So there I was happily photographing butterflies when it occurred to me that the usual bellowing from the field across the road was much louder than usual. And seemed to be coming from a different direction. Not so much from the field, as from behind the house. Where there was not much in the way of field, but quite a lot of garden. That was the point where I turned round and found two cows and their adolescent calves doing their best to look nonchalant in our driveway.
I dug out the other half from his cave – he too having been oblivious to the invasion – and while he stood around discouraging them from venturing any further into the front garden, I went to investigate the back. With much crashing and mooing the rest of the herd – including the bull – came slinking out of the vegetation round the pond, looking the cattle equivalent of sheepish (cowed?).

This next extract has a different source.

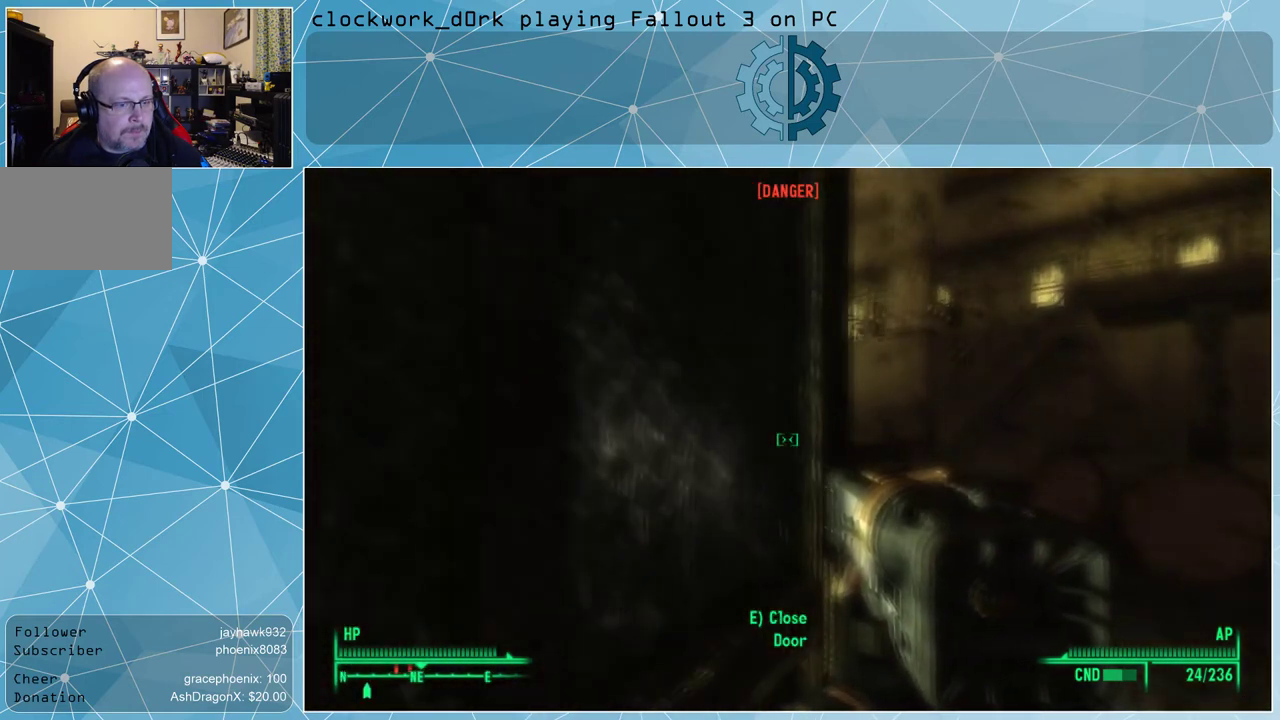
{"keys": ["d", "w"], "mouse": [], "events": [[233, "d", "down"], [467, "w", "down"]]}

It was only after I’d finished waving my arms at them and driving them out of the grounds that I started to wonder whether yelling at a bunch of not-terribly bright but extremely large animals with their young was all that intelligent on my own part. The bull didn’t give me any hassle at all but the boss cow did take a few steps towards me before she thought better of it and headed off, the rest of the herd at her heels leaving nothing but trampled hoofprints on the lawn.
They headed up the driveway of the next door farm and we rather left them to it. It’s hard to know what to do about loose livestock around here if you don’t know who owns it. There’s no loose cow hotline, or a handy website where you can report straying cattle complete with an irritating google-maps based interface. We figured they’d be off the road and more likely to encounter someone who did know what to do up that track than on our lawn. And the chances of us actually getting them back into the field and keeping them there ourselves were vanishingly small. There’s a smallholding down the road towards the ford where the owner does nothing all day but usher his sheep back into the field where they belong.
Anyway, cycling back from Bigtown later I saw that they had been safely gathered in and a man busy securing the gate with string. He claimed they had lifted the gate off its hinges to head off for their wander. This would be impressive if so because when I cycled past it before and it looked pretty shut so if they had got the gate off its hinges they’d also managed to pick the gate up and lean it back up behind them. This rather implies that they’re not going to be defeated in the future by a couple of bits of string, and especially not now they’ve tasted the forbidden delights of our back garden’s lawn.